In this study, we showed that CypA and MMP9 were highly expressed in ESCC. Both high level of CypA and MMP9 expression significantly correlated with the tumor differentiation and metastasis. So, we may conclude that both CypA and MMP9 have an important role in the progression of ESCC. Next, significant positive correlations (Spearmen rank correlation) were found between the expression status of CypA and that of MMP9. This means MMP9 may be one of CypA related interacting partners, suggesting that CypA may regulate the expression of MMP9 . However, the exact molecular mechanisms remain to be clarified. Overall, the available data so far suggest that CypA pathway may well be related to the genetic changes implicated in ESCC progression.

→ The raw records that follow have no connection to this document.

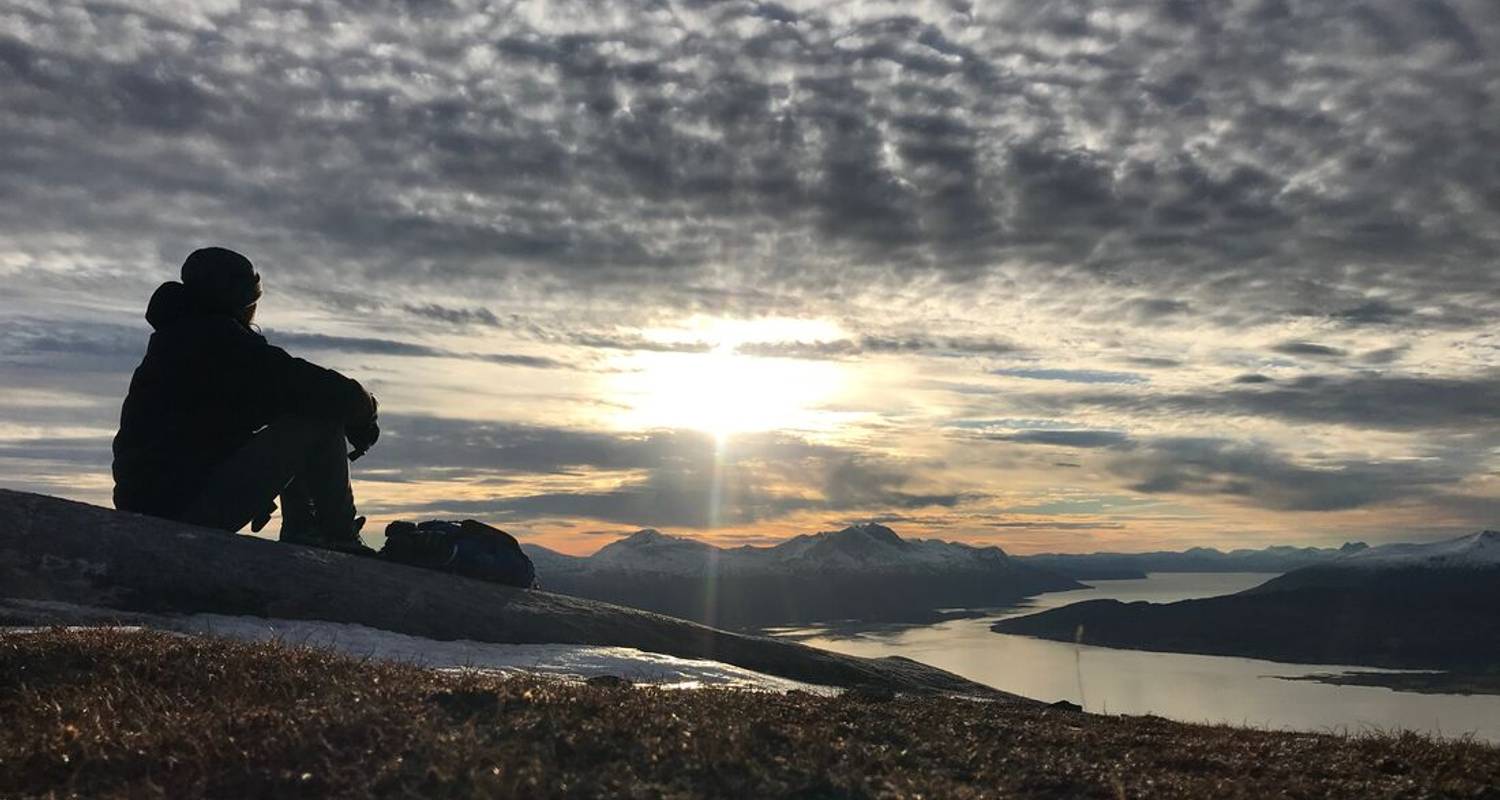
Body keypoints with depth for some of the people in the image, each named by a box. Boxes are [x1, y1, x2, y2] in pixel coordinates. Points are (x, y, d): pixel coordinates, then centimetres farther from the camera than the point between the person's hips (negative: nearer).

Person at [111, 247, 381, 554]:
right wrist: (363, 405, 2)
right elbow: (314, 387, -16)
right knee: (320, 416, -7)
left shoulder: (170, 339, 22)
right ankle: (340, 540, -2)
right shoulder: (218, 336, -9)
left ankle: (300, 534, 16)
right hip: (196, 507, -10)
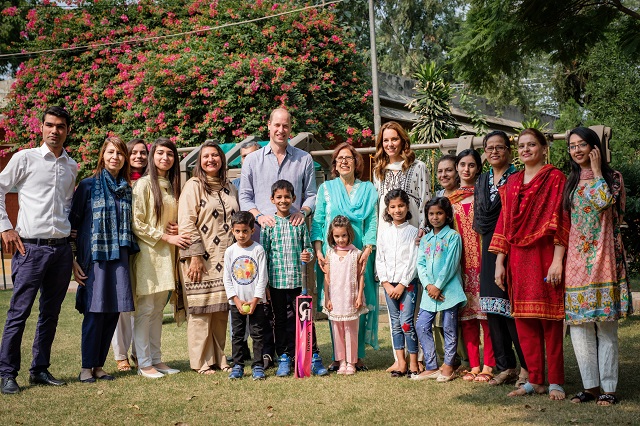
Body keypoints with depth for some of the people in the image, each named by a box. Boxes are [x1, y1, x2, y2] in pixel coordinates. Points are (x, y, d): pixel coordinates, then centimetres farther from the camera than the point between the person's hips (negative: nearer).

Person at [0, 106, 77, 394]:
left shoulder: (72, 167, 14)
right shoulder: (25, 158, 0)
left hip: (62, 248, 5)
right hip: (31, 247, -5)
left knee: (51, 313, 9)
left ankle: (40, 370, 19)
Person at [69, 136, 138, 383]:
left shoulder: (127, 189, 12)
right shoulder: (88, 186, -1)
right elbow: (72, 223, -1)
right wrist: (73, 261, -6)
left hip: (120, 258, 4)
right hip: (94, 258, -4)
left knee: (113, 312, 4)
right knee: (95, 312, -5)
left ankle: (99, 366, 14)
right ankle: (86, 368, 5)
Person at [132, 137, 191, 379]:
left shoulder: (172, 186, 14)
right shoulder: (144, 184, -7)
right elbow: (136, 224, -13)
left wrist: (178, 237, 2)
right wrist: (166, 237, -13)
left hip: (167, 253, 7)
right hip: (148, 252, -7)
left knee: (158, 309, 11)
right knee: (145, 309, -4)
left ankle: (156, 359, 16)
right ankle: (144, 363, 1)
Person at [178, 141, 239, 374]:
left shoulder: (229, 188, 17)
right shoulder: (193, 186, -2)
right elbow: (186, 224, -10)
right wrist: (195, 256, -16)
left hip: (226, 259, 6)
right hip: (201, 259, -6)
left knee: (222, 311, 7)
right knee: (201, 310, -3)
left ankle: (219, 358, 16)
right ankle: (202, 362, 4)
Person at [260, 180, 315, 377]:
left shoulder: (300, 222, 4)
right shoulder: (268, 224, 2)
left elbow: (308, 247, 12)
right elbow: (264, 253, 4)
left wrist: (308, 255, -13)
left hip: (297, 280, 0)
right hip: (276, 279, 0)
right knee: (280, 319, 8)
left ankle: (313, 355, 9)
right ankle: (283, 358, 18)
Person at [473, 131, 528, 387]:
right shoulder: (482, 181, 16)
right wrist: (485, 234, 10)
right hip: (489, 248, 7)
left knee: (512, 309, -9)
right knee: (492, 309, 7)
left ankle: (526, 368, 0)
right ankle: (506, 367, 15)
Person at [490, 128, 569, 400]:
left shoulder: (554, 178, -2)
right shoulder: (512, 182, 15)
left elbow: (560, 221, -8)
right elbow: (504, 223, 13)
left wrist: (557, 260, -15)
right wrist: (499, 262, 8)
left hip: (544, 256, -5)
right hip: (518, 259, 5)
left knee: (549, 319, -2)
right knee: (523, 319, 6)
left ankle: (556, 382, 5)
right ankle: (535, 380, 15)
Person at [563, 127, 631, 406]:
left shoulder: (612, 177, 4)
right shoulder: (570, 182, 18)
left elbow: (604, 201, -18)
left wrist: (596, 171, -6)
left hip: (602, 255, -5)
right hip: (576, 257, 5)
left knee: (605, 325, -4)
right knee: (578, 324, 2)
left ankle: (608, 387, 1)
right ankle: (590, 385, 11)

There are lots of reports about different risk factors in ESCC, including NDRG2, HSPA2, HAX-1, USP9X, and so on [23-27]. The prognostic value of MMP-9 in cancer was also investigated, but there were few reports about that of CypA [28-31]. Although it was found no prognostic significance of CypA in non-small cell lung cancer, but overexpression of CypA was associated with decreased survival in various cancers, including endometrial carcinoma, tongue squamous cell carcinoma, and renal cell carcinoma. However, the prognosis value of CypA in ESCC remains unknown. According to our results, MMP-9 failed to predict patients’ prognosis, whereas CypA was shown to be an independent prognostic indicator in patients with ESCC. Take all these results into consideration, CypA might be available not only as clinical predictors, but also as targets for ESCC treatment. We will focus on both the prognostic and treatment value of CypA in furture.

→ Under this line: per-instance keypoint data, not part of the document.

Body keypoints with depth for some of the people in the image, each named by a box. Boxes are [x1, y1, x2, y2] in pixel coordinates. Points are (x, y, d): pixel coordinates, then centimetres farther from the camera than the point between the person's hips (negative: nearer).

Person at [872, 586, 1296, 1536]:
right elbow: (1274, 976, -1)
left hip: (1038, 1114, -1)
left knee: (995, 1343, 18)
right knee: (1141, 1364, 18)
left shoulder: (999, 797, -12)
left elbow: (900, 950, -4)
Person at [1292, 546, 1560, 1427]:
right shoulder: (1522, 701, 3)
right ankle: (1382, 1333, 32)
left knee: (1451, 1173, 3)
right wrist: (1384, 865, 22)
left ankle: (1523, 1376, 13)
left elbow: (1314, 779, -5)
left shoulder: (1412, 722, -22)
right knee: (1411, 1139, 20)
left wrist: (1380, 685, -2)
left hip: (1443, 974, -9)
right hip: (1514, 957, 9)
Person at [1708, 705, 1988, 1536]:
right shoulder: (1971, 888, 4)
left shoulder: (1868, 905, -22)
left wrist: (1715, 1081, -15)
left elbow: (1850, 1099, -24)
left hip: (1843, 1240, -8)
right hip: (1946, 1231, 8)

The current study suggested that the high expression of CypA proteins was associated with important clinicopathological parameters in ESCC. There was a significant positive correlation between the expression status of CypA and that of MMP9. Further, CypA was an important prognostic indicator in cases of ESCC. Therefore, CypA/MMP9 signal pathway may be attributed to the malignant transformation of ESCC, and attention should be paid to a possible target for therapy.

Competing interests

The authors declare that they have no competing interests.

Authors’ contributions

YL and HG constructed the manuscript. YL, HG and DD carried out immunohistochemical study. DD, HW and EL were responsible for clinical data; evaluated clinical data; formed analysis of relation between clinical data and survival data. All authors read and approval the final manuscript.

Authors’ information

Yi Li, Hui Guo are co-first authors.